Mr. Clarence Mackay's fervid and interesting attack on the modern tendency to place life, liberty, and the pursuit of happiness under bureaucratic control" is unfortunately based upon a slight error of historical analysis. New Jersey's well advertised Blue Laws unmistakably prove that "the pursuit of happiness", especially on Sundays, was carefully regulated by the government long before the present generation of "self-seeking people" arrived on the scene. And if Mr. Mackay pushed his historical inquiries a little further he would discover that the price of bread and ale in England was wont to be fixed by town authorities.

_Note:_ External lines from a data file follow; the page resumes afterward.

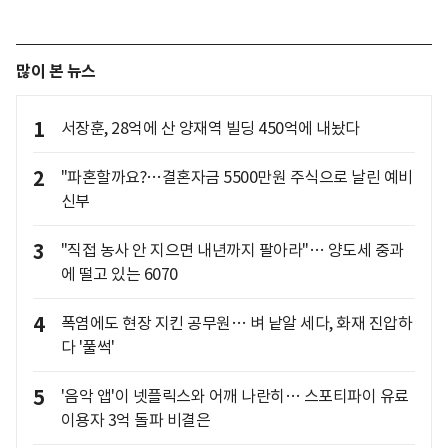
많이 본 뉴스
1
서장훈, 28억에 산 양재역 빌딩 450억에 내놨다
2
"파혼할까요?…결혼자금 5500만원 주식으로 날린 예비
신부
3
"직접 농사 안 지으면 내년까지 팔아라"… 양도세 중과
에 떨고 있는 6070
4
폭염에도 현장 지킨 공무원… 벼 낱알 세다, 화재 진압하
다 '풀썩'
5
'음악 앱'이 넷플릭스와 어깨 나란히… 스포티파이 유료
이용자 3억 돌파 비결은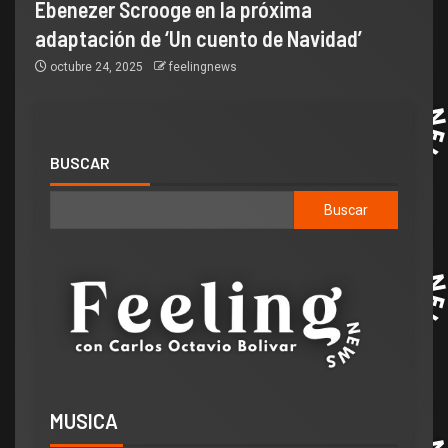
Ebenezer Scrooge en la próxima
adaptación de ‘Un cuento de Navidad’
octubre 24, 2025
feelingnews
BUSCAR
Buscar
MUSICA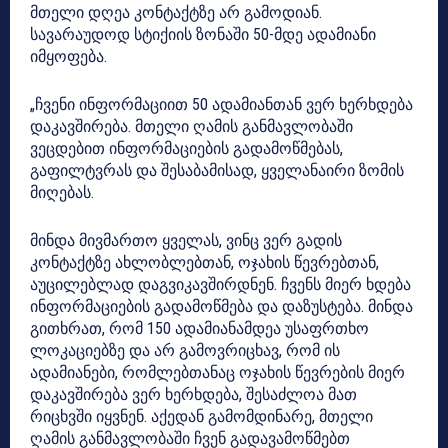
მთელი დღეა კონტაქტზე არ გამოდიან.
სავარაუდოდ სტიქიის ზონაში 50-მდე ადამიანი
იმყოფება.
„ჩვენი ინფორმაციით 50 ადამიანთან ვერ ხერხდება
დაკავშირება. მთელი ღამის განმავლობაში
ვეცდებით ინფორმაციების გადამოწმებას,
გაფილტვრას და შესაბამისად, ყველანაირი ზომის
მიღებას.
მინდა მივმართო ყველას, ვინც ვერ გადის
კონტაქტზე ახლობლებთან, ოჯახის წევრებთან,
აუცილებლად დაგვიკავშირდნენ. ჩვენს მიერ ხდება
ინფორმაციების გადამოწმება და დაზუსტება. მინდა
გითხრათ, რომ 150 ადამიანამდეა უსაფრთხო
ლოკაციებზე და არ გამოვრიცხავ, რომ ის
ადამიანები, რომლებთანაც ოჯახის წევრების მიერ
დაკავშირება ვერ ხერხდება, შესაძლოა მათ
რიცხვში იყვნენ. აქედან გამომდინარე, მთელი
ღამის განმავლობაში ჩვენ გადავამოწმებთ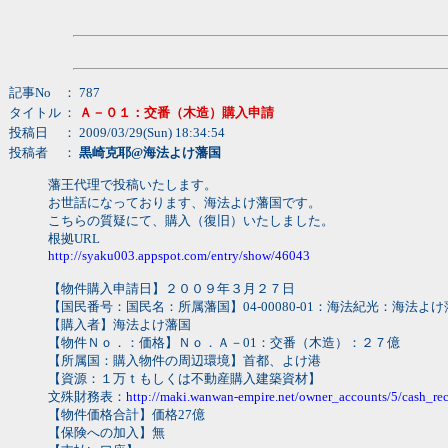
記事No
： 787
タイトル
：
Ａ－０１：交番（木造）購入申請
投稿日
： 2009/03/29(Sun) 18:34:54
投稿者
：
黒崎克耶@海法よけ藩国
藩王代理で投稿いたします。
お世話になっております、海法よけ藩国です。
こちらの質疑にて、購入（復旧）いたしました。
根拠URL
http://syaku003.appspot.com/entry/show/46043
【物件購入申請日】２００９年３月２７日
【国民番号：国民名：所属藩国】04-00080-01：海法紀光：海法よけ
【購入者】海法よけ藩国
【物件Ｎｏ．：価格】Ｎｏ．Ａ－01：交番（木造）：２７億
【所属国：購入物件の周辺環境】首都、よけ港
【資源：１万ｔもしくは不動産購入建築資材】
文殊財務表：
http://maki.wanwan-empire.net/owner_accounts/5/cash_rec
【物件価格合計】価格27億
【保険への加入】無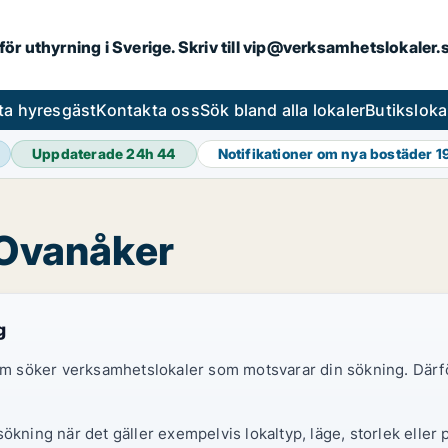
 för uthyrning i Sverige. Skriv till vip@verksamhetslokaler
ta hyresgäst
Kontakta oss
Sök bland alla lokaler
Butiksloka
Uppdaterade 24h
44
Notifikationer om nya bostäder
1
 Ovanåker
g
 som söker verksamhetslokaler som motsvarar din sökning. Därf
ökning när det gäller exempelvis lokaltyp, läge, storlek eller 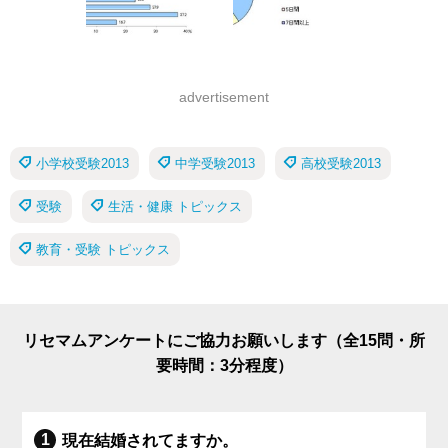
advertisement
小学校受験2013
中学受験2013
高校受験2013
受験
生活・健康 トピックス
教育・受験 トピックス
リセマムアンケートにご協力お願いします（全15問・所
要時間：3分程度）
現在結婚されてますか。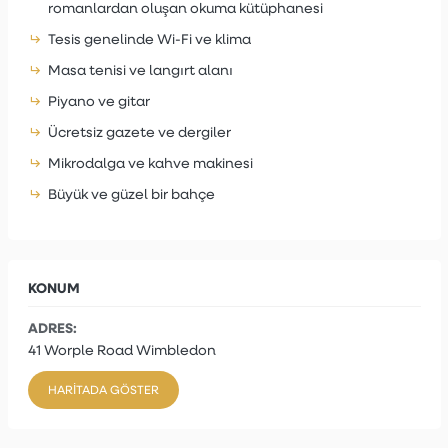
romanlardan oluşan okuma kütüphanesi
Tesis genelinde Wi-Fi ve klima
Masa tenisi ve langırt alanı
Piyano ve gitar
Ücretsiz gazete ve dergiler
Mikrodalga ve kahve makinesi
Büyük ve güzel bir bahçe
KONUM
ADRES:
41 Worple Road Wimbledon
HARITADA GÖSTER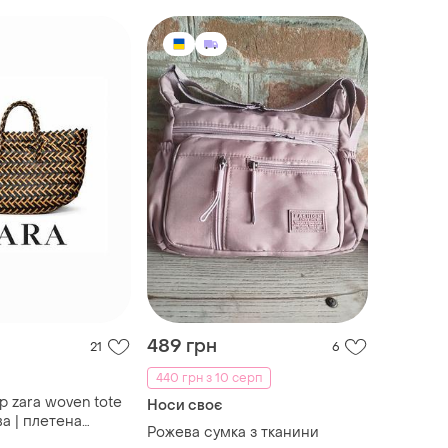
489 грн
21
6
440 грн з 10 серп
 zara woven tote
Носи своє
а | плетена
Рожева сумка з тканини
елика містка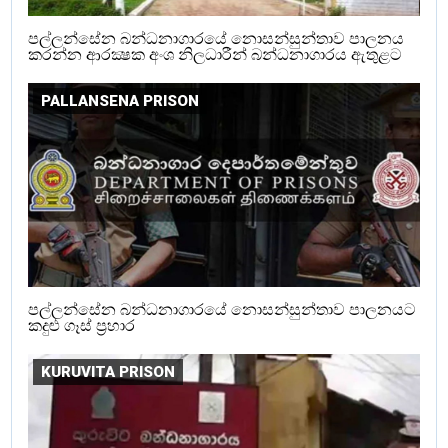
පල්ලන්සේන බන්ධනාගාරයේ නොසන්සුන්තාව පාලනය
කරන්න ආරක්‍ෂක අංශ නිලධාරීන් බන්ධනාගාරය ඇතුළට
PALLANSENA PRISON
පල්ලන්සේන බන්ධනාගාරයේ නොසන්සුන්තාව පාලනයට
කදුළු ගෑස් ප්‍රහාර
KURUVITA PRISON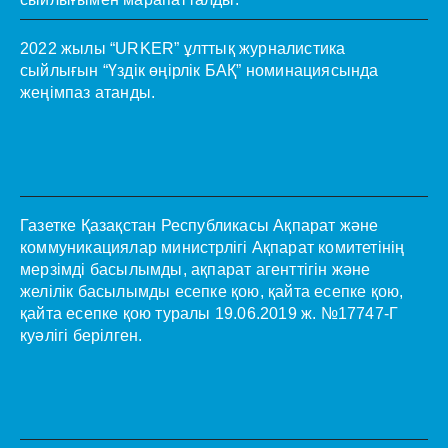
2022 жылы “URKER” ұлттық журналистика
сыйлығын “Үздік өңірлік БАҚ” номинациясында
жеңімпаз атанды.
Газетке Қазақстан Республикасы Ақпарат және
коммуникациялар министрлігі Ақпарат комитетінің
мерзімді басылымды, ақпарат агенттігін және
желілік басылымды есепке қою, қайта есепке қою,
қайта есепке қою туралы 19.06.2019 ж. №17747-Г
куәлігі берілген.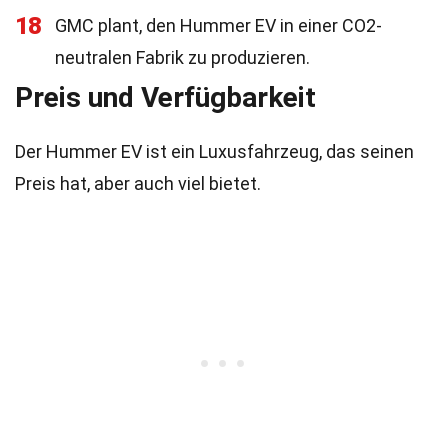
18
GMC plant, den Hummer EV in einer CO2-
neutralen Fabrik zu produzieren.
Preis und Verfügbarkeit
Der Hummer EV ist ein Luxusfahrzeug, das seinen
Preis hat, aber auch viel bietet.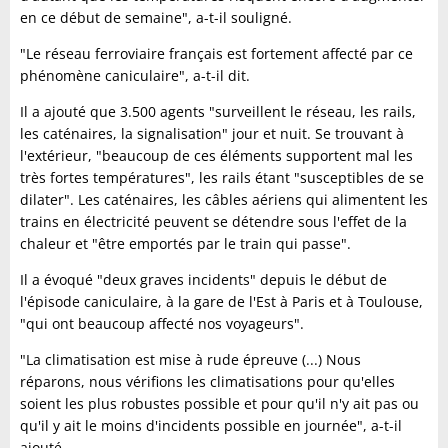
en ce début de semaine", a-t-il souligné.
"Le réseau ferroviaire français est fortement affecté par ce
phénomène caniculaire", a-t-il dit.
Il a ajouté que 3.500 agents "surveillent le réseau, les rails,
les caténaires, la signalisation" jour et nuit. Se trouvant à
l'extérieur, "beaucoup de ces éléments supportent mal les
très fortes températures", les rails étant "susceptibles de se
dilater". Les caténaires, les câbles aériens qui alimentent les
trains en électricité peuvent se détendre sous l'effet de la
chaleur et "être emportés par le train qui passe".
Il a évoqué "deux graves incidents" depuis le début de
l'épisode caniculaire, à la gare de l'Est à Paris et à Toulouse,
"qui ont beaucoup affecté nos voyageurs".
"La climatisation est mise à rude épreuve (...) Nous
réparons, nous vérifions les climatisations pour qu'elles
soient les plus robustes possible et pour qu'il n'y ait pas ou
qu'il y ait le moins d'incidents possible en journée", a-t-il
ajouté.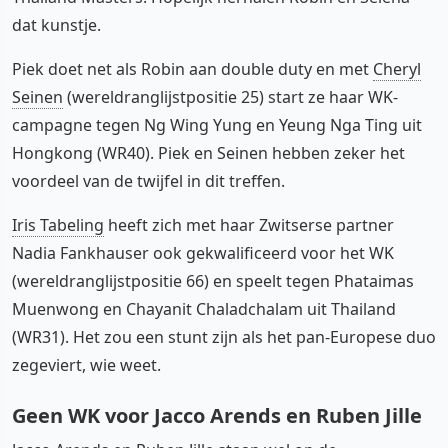
dat kunstje.
Piek doet net als Robin aan double duty en met
Cheryl
Seinen
(wereldranglijstpositie 25) start ze haar WK-
campagne tegen Ng Wing Yung en Yeung Nga Ting uit
Hongkong (WR40). Piek en Seinen hebben zeker het
voordeel van de twijfel in dit treffen.
Iris Tabeling
heeft zich met haar Zwitserse partner
Nadia Fankhauser ook gekwalificeerd voor het WK
(wereldranglijstpositie 66) en speelt tegen Phataimas
Muenwong en Chayanit Chaladchalam uit Thailand
(WR31). Het zou een stunt zijn als het pan-Europese duo
zegeviert, wie weet.
Geen WK voor Jacco Arends en Ruben Jille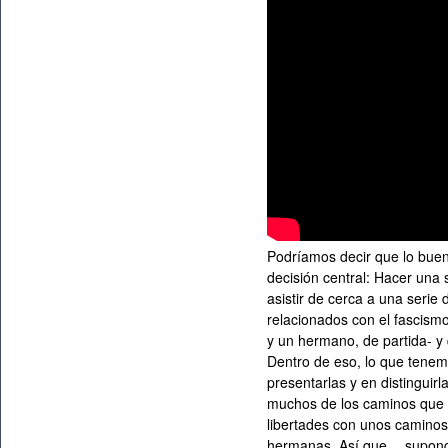
Podríamos decir que lo bue
decisión central: Hacer una
asistir de cerca a una seri
relacionados con el fascis
y un hermano, de partida- y 
Dentro de eso, lo que tene
presentarlas y en distingui
muchos de los caminos que se
libertades con unos caminos
hermanas. Así que… supongo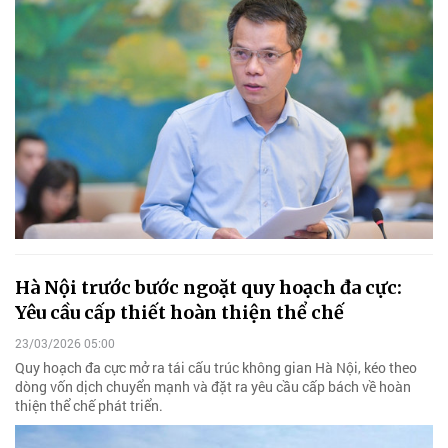
Hà Nội trước bước ngoặt quy hoạch đa cực:
Yêu cầu cấp thiết hoàn thiện thể chế
23/03/2026 05:00
Quy hoạch đa cực mở ra tái cấu trúc không gian Hà Nội, kéo theo
dòng vốn dịch chuyển mạnh và đặt ra yêu cầu cấp bách về hoàn
thiện thể chế phát triển.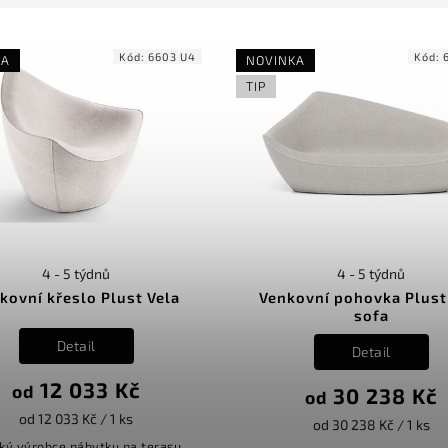
Kód:
6603 U4
Kód:
KA
NOVINKA
TIP
4 - 5 týdnů
4 - 5 týdnů
kovní křeslo Plust Vela
Venkovní pohovka Plust
sofa
Detail
Detail
12 033 Kč
od
30 238 Kč
od
od 12 033 Kč / 1 ks
od 30 238 Kč / 1 ks
ský výrobce nábytku na terasu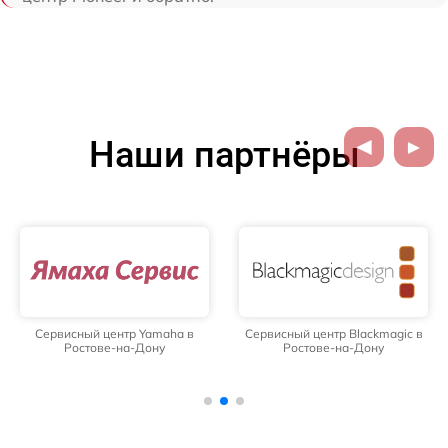
Наши партнёры
Сервисный центр Yamaha в
Сервисный центр Blackmagic в
Ростове-на-Дону
Ростове-на-Дону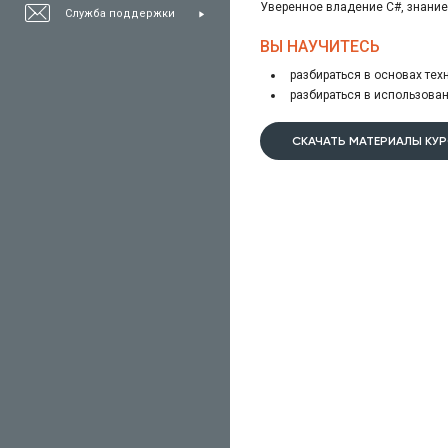
Уверенное владение C#, знание 
Служба поддержки
ВЫ НАУЧИТЕСЬ
разбираться в основах тех
разбираться в использован
СКАЧАТЬ МАТЕРИАЛЫ КУ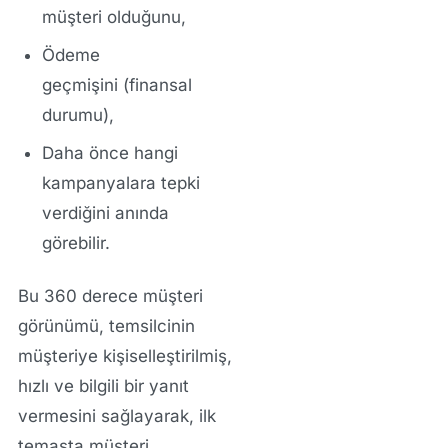
müşteri
olduğunu,
Ödeme
geçmişini
(finansal
durumu),
Daha önce hangi
kampanyalara
tepki
verdiğini anında
görebilir.
Bu
360 derece müşteri
görünümü
, temsilcinin
müşteriye
kişiselleştirilmiş,
hızlı ve bilgili
bir yanıt
vermesini sağlayarak, ilk
temasta müşteri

As public policies go, that of permitting free competition is very modern. All through the Middle Ages the government of nation, church, and guild prohibited as far as possible all tendencies toward unregulated competition, and only in the first hectic days of the Industrial Revolution was it allowed full sway. Even before its full evils could become manifest it was checked by the factory and labor legislation of the early nineteenth century. When Mr. Mackay declares that "we must change our present tendencies and get back to the public policies of our fathers" he runs the danger of advocating what he proposes to abolish.
It is true, however, that in recent years the "activities and powers of the Federal bureaus" have increased; yet it is obvious that more regulation by the government has been made necessary by the flagrant abuses which sprang up during the brief period when competitive activities ran riot. The cases of the Standard Oil Company, the Chicago meat packers, and the railroads are too recent to have been quite forgotten; and they serve to prove rather pointedly that the "spur of competition", for which Mr. Mackay pleads, leads but to monopoly and its evils. His case rests upon the assumption that the private entrepreneur bitterly pressed by keen business rivals will always act for the eventual good of the public.
It is a mere sophistry to declare that "this country became great and prosperous because it was the least governed of all nations" and that Europe retrograded because of the "load of bureaucratic control". Natural resources are the keynotes to modern industrial progress--the United States had them and comparatively Europe did not. Industry in this country has now reached the point which Europe reached some time ago where it is no longer so dynamic that governmental control can prevent natural progress. And rather than argue for a return to unfettered competition, which as far as it was permitted quickly forced remedial measures to be taken, the time has come for a consideration of the most beneficial means of applying the necessary governmental control.